The fifth installment was led by Dr. Tao Leigh Goffe, a London-born, New York-based, award-winning Black British writer, theorist, interdisciplinary artist and scholar, who grew up between the UK and New York. Currently, she’s an Associate Professor at CUNY Hunter College, where she teaches classes on literary theory and cultural history. She has previously worked at Cornell University, Leiden University, New York University, and Princeton University.

Goffe’s research and curatorial work is rooted in literature and theories of labor that center Black feminist engagements with Indigeneity and Asian diasporic racial formations. Much of her artistic and sound design practice examines the geological bedrock of colonialism.

Dr. Goffe has been invited to give keynote lectures in her specialities of colonial histories of race, geology, climate and media technologies. Her second book, Black Capital, Chinese Debt (Duke University Press) presents a long history of radicalization, modern finance and indebtedness. It brings together subjects of the Atlantic and Pacific markets from 1806 to the present under European colonialism. Her forthcoming book, Dark Laboratory (Doubleday and Hamish Hamilton/Penguin UK) will discuss how the climate crisis is also a racial crisis.

Committed to building intellectual communities beyond institutions, she is the founder of the Dark Laboratory, an engine for the study of race, technology and ecology through digital storytelling formats like virtual reality and augmented reality. She is also the Executive Director of the Afro-Asia Group, an organization that centers the intersections of African and Asian diasporas, futurity and racial coalition towards sovereignty.
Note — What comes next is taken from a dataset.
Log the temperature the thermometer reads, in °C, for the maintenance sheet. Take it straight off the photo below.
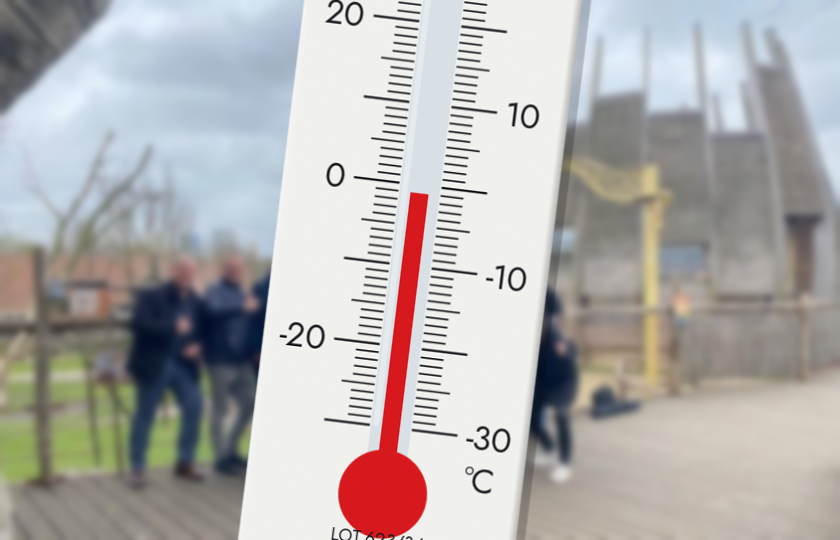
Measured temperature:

Goffe is also an avid home cook, who gives lectures on food histories at museums and has led corporate demos. Her recipes, which also are rooted in her work colonial histories of race, geology, climate, media technologies and music have been published in various collections and cookbooks.

Dr. Goffe’s seminar was a food demonstration that featured a recipe she created that was informed and inspired by the Asian presence in Jamaica. And it was pretty fucking delicious, I must add.